# Navarre Beach Algae bloom



## JoeTheFisherman (May 26, 2008)

Anyone happen to notice all the green slime at the beach lately? What gives? this didn't happen last year. Does it affect the fishability ?


----------



## Firedawg (Feb 28, 2008)

I had it all over my line on the first cast and saw it all in the water so I hit the bay and got a 4lb speck. Too bad about the beach there was bait everywhere along with the dozen kayaks.


----------



## Turbow (Mar 7, 2008)

We tried fishing long lines last night. It was impossible. The algae tangled lines and broke 3 out of 4 of that we had out. We lost a lot of terminal tackle last night.


----------



## JoeTheFisherman (May 26, 2008)

That's too bad. does anyone remember this ever happening before, and if so how long until it's gone?


----------



## true-king (Oct 2, 2007)

That green junk was at pensacola beachlast year. Surf fishing is impossible with that stuff. It gets on every knot, swivel, hook, and weight you put out there.


----------



## need2fish (Oct 2, 2007)

Yeah - it was pretty nasty. Wasn't there in the morning but started drifting in after around 11 am or Noon. Lot's of bait out and birds but the grass, algae or whatever it was made a mess of your line and anything you had on it.


----------



## Inn Deep (Oct 3, 2007)

This pretty much happens every year about this time. We always called it June Grass. Depending on the weather , currents and winds on how long it will stay. Could be a week, could be a month.


----------
☆ ☆ ☆ ☆
■ Assignment 1:
Reproduce every line of the records below word for word.
☆ ☆ ☆ ☆
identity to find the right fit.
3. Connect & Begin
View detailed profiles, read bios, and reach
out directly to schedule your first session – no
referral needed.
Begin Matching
☆ ☆ ☆ ☆
■ Assignment 2:
In the Navarre Beach algae thread, what name does Inn Deep say was always used for the growth?

■ Your response 1:
identity to find the right fit.
3. Connect & Begin
View detailed profiles, read bios, and reach
out directly to schedule your first session – no
referral needed.
Begin Matching

■ Your response 2:
June Grass